Imam an-Nawawi di dalam Syarh al-Arba’ûn li an-Nawawiyah menjelaskan
bahwa di dalam dua kata ini Rasul saw. menghimpun untuk penanya makna Islam dan
iman seluruhnya. Beliau memerintahkannya untuk memperbarui keimanannya dengan
lisannya dan mengingatnya dengan hatinya. Beliau juga memerintahkannya untuk
istiqamah atas amal-amal ketaatan dan berhenti dari semua bentuk pelanggaran.
Sebab, keistiqamahan tidak akan ada seiring dengan suatu kebengkokan.
Sesungguhnya kebengkokan adalah lawan dari keistiqamahan.
Al-Minawi di dalam Faydh al-Qadîr menjelaskan bahwa maksud sabda
Rasul itu adalah “perbarui keimananmu kepada Allah dalam bentuk ingatan dengan
hatimu dan ucapan dengan lisanmu dengan menghadirkan semua makna keimanan yang
syar’i, kemudian beristiqamahlah, yaitu pegangilah amal ketaatan dan berhenti
dari semua bentuk penyimpangan karena keistiqamahan tidak akan datang seiring
dengan suatu kebengkokan karena kebengkokan itu adalah lawannya.”

────────────────────

• Soal Latihan
A - Tuliskan kembali secara persis bagian kutipan tentang istiqamah dari "Imam an-Nawawi di" sampai "dengan suatu kebengkokan.".
B - Menurut kutipan tentang istiqamah, mengapa Rasul saw. memerintahkan penanya untuk berhenti dari semua bentuk pelanggaran? Jawablah dalam satu sampai tiga kalimat.
Baris-baris data ini tidak ada hubungannya dengan kutipan tersebut.

• Baris set data
────────────────────

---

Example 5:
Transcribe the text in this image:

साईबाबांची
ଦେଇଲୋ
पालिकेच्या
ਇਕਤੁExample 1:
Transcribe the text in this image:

────────────────────

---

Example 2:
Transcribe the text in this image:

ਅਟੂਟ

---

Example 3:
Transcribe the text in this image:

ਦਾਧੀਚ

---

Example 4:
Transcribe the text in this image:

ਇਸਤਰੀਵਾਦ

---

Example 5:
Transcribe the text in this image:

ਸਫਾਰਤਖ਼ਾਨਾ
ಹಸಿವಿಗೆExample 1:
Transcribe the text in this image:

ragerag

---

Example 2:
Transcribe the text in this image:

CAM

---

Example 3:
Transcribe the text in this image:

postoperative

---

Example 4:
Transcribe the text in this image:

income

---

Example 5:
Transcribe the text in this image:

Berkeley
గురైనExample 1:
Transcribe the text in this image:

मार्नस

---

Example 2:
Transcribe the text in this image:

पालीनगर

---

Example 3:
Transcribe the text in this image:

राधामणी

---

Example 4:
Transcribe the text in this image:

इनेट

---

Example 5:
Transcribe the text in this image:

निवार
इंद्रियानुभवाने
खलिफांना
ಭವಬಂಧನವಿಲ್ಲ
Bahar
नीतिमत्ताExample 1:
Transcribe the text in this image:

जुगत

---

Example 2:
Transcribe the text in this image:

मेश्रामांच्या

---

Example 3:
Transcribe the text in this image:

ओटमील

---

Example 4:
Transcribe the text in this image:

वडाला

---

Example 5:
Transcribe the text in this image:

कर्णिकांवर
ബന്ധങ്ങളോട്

────────────────────

• Jawaban Akhir
A -
Imam an-Nawawi di dalam Syarh al-Arba’ûn li an-Nawawiyah menjelaskan
bahwa di dalam dua kata ini Rasul saw. menghimpun untuk penanya makna Islam dan
iman seluruhnya. Beliau memerintahkannya untuk memperbarui keimanannya dengan
lisannya dan mengingatnya dengan hatinya. Beliau juga memerintahkannya untuk
istiqamah atas amal-amal ketaatan dan berhenti dari semua bentuk pelanggaran.
Sebab, keistiqamahan tidak akan ada seiring dengan suatu kebengkokan.

B - Sebab, keistiqamahan tidak akan ada bersamaan dengan suatu kebengkokan. Kebengkokan adalah lawan dari keistiqamahan.